§ **Collected data**
__________

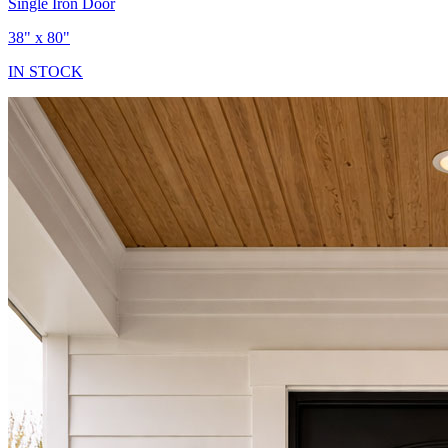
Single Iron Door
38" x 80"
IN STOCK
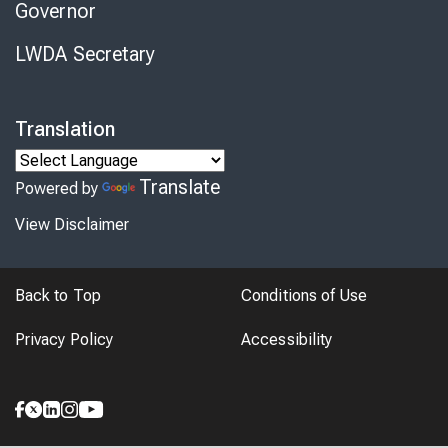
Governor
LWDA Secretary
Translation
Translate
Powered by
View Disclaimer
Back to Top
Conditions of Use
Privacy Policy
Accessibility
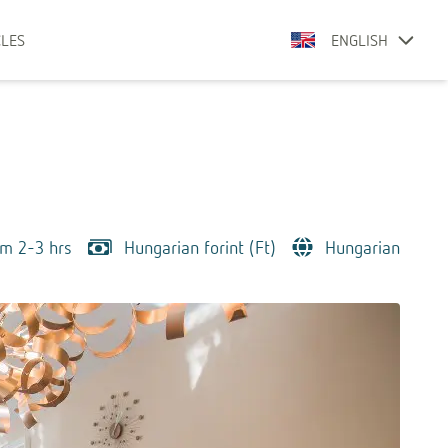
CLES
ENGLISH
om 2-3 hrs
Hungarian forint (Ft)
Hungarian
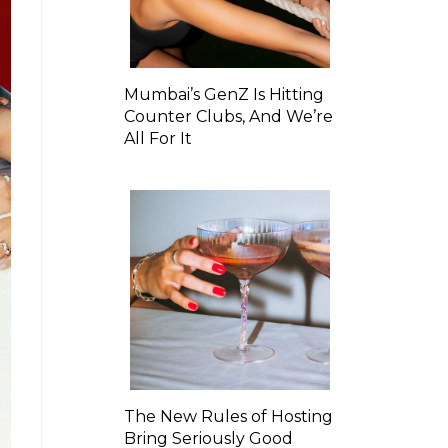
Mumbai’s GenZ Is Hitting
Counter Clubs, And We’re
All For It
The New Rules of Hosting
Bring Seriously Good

__________

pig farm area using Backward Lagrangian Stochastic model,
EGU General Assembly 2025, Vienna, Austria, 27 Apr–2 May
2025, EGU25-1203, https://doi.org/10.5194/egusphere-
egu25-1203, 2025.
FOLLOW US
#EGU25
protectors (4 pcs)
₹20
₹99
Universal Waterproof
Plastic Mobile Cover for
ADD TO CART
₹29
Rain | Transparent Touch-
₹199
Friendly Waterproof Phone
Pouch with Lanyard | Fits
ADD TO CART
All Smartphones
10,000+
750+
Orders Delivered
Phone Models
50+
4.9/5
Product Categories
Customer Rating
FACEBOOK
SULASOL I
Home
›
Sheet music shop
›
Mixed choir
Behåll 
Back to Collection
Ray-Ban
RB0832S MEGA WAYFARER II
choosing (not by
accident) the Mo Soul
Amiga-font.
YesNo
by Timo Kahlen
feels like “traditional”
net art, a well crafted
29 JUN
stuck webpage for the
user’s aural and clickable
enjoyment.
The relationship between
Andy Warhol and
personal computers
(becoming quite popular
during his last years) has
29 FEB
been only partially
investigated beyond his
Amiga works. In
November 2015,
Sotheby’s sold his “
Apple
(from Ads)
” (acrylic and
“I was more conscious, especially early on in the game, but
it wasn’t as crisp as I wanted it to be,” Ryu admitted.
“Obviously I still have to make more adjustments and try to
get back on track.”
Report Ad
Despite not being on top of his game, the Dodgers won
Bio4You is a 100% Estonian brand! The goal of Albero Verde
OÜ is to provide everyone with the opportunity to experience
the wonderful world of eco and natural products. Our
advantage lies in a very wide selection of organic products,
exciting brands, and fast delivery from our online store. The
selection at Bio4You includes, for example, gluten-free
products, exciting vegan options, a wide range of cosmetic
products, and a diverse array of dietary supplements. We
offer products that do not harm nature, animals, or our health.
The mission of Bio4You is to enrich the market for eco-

__________

§ **WHAT TO DO**
Look back at the data above, then output exactly the lines from the line holding "Single Iron Door" up to and including the line holding "Bring Seriously Good". Leave out the pictures.

§ **THE COMPLETED TASK**
Single Iron Door
38" x 80"
IN STOCK
Governor
LWDA Secretary
Translation
Translate
Powered by
View Disclaimer
Back to Top
Conditions of Use
Privacy Policy
Accessibility
CLES
ENGLISH
om 2-3 hrs
Hungarian forint (Ft)
Hungarian
Mumbai’s GenZ Is Hitting
Counter Clubs, And We’re
All For It
The New Rules of Hosting
Bring Seriously Good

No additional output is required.